(Spatial layout data)
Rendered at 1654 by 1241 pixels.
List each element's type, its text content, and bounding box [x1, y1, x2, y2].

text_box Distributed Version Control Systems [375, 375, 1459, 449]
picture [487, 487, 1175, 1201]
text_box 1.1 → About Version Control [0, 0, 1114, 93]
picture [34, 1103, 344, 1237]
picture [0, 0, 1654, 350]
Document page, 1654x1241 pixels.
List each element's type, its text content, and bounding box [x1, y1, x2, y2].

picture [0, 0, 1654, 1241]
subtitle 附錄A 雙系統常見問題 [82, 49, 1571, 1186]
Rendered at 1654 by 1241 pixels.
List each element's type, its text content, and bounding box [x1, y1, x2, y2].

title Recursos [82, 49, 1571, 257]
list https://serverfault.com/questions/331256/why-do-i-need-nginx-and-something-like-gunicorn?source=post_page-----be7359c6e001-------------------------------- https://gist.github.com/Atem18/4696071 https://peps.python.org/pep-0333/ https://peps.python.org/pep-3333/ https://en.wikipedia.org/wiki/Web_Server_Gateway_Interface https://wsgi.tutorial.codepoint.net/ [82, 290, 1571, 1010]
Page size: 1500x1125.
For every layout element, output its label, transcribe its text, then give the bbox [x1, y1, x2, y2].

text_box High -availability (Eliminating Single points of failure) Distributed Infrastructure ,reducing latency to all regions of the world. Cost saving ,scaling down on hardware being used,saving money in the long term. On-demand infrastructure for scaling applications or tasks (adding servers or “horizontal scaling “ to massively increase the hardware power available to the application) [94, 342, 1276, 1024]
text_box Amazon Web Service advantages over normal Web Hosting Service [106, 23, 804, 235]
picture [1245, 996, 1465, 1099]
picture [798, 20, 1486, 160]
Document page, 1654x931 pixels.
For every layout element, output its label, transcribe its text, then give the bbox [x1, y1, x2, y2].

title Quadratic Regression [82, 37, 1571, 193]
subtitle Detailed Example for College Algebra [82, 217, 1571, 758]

=== Stated exercise ===
Reproduce all of the records above word for word, keeping every line the same.

=== Response ===
Rendered at 1654 by 1241 pixels.
List each element's type, its text content, and bounding box [x1, y1, x2, y2].

text_box Distributed Version Control Systems [375, 375, 1459, 449]
picture [487, 487, 1175, 1201]
text_box 1.1 → About Version Control [0, 0, 1114, 93]
picture [34, 1103, 344, 1237]
picture [0, 0, 1654, 350]
Document page, 1654x1241 pixels.
List each element's type, its text content, and bounding box [x1, y1, x2, y2].

picture [0, 0, 1654, 1241]
subtitle 附錄A 雙系統常見問題 [82, 49, 1571, 1186]
Rendered at 1654 by 1241 pixels.
List each element's type, its text content, and bounding box [x1, y1, x2, y2].

title Recursos [82, 49, 1571, 257]
list https://serverfault.com/questions/331256/why-do-i-need-nginx-and-something-like-gunicorn?source=post_page-----be7359c6e001-------------------------------- https://gist.github.com/Atem18/4696071 https://peps.python.org/pep-0333/ https://peps.python.org/pep-3333/ https://en.wikipedia.org/wiki/Web_Server_Gateway_Interface https://wsgi.tutorial.codepoint.net/ [82, 290, 1571, 1010]
Page size: 1500x1125.
For every layout element, output its label, transcribe its text, then give the bbox [x1, y1, x2, y2].

text_box High -availability (Eliminating Single points of failure) Distributed Infrastructure ,reducing latency to all regions of the world. Cost saving ,scaling down on hardware being used,saving money in the long term. On-demand infrastructure for scaling applications or tasks (adding servers or “horizontal scaling “ to massively increase the hardware power available to the application) [94, 342, 1276, 1024]
text_box Amazon Web Service advantages over normal Web Hosting Service [106, 23, 804, 235]
picture [1245, 996, 1465, 1099]
picture [798, 20, 1486, 160]
Document page, 1654x931 pixels.
For every layout element, output its label, transcribe its text, then give the bbox [x1, y1, x2, y2].

title Quadratic Regression [82, 37, 1571, 193]
subtitle Detailed Example for College Algebra [82, 217, 1571, 758]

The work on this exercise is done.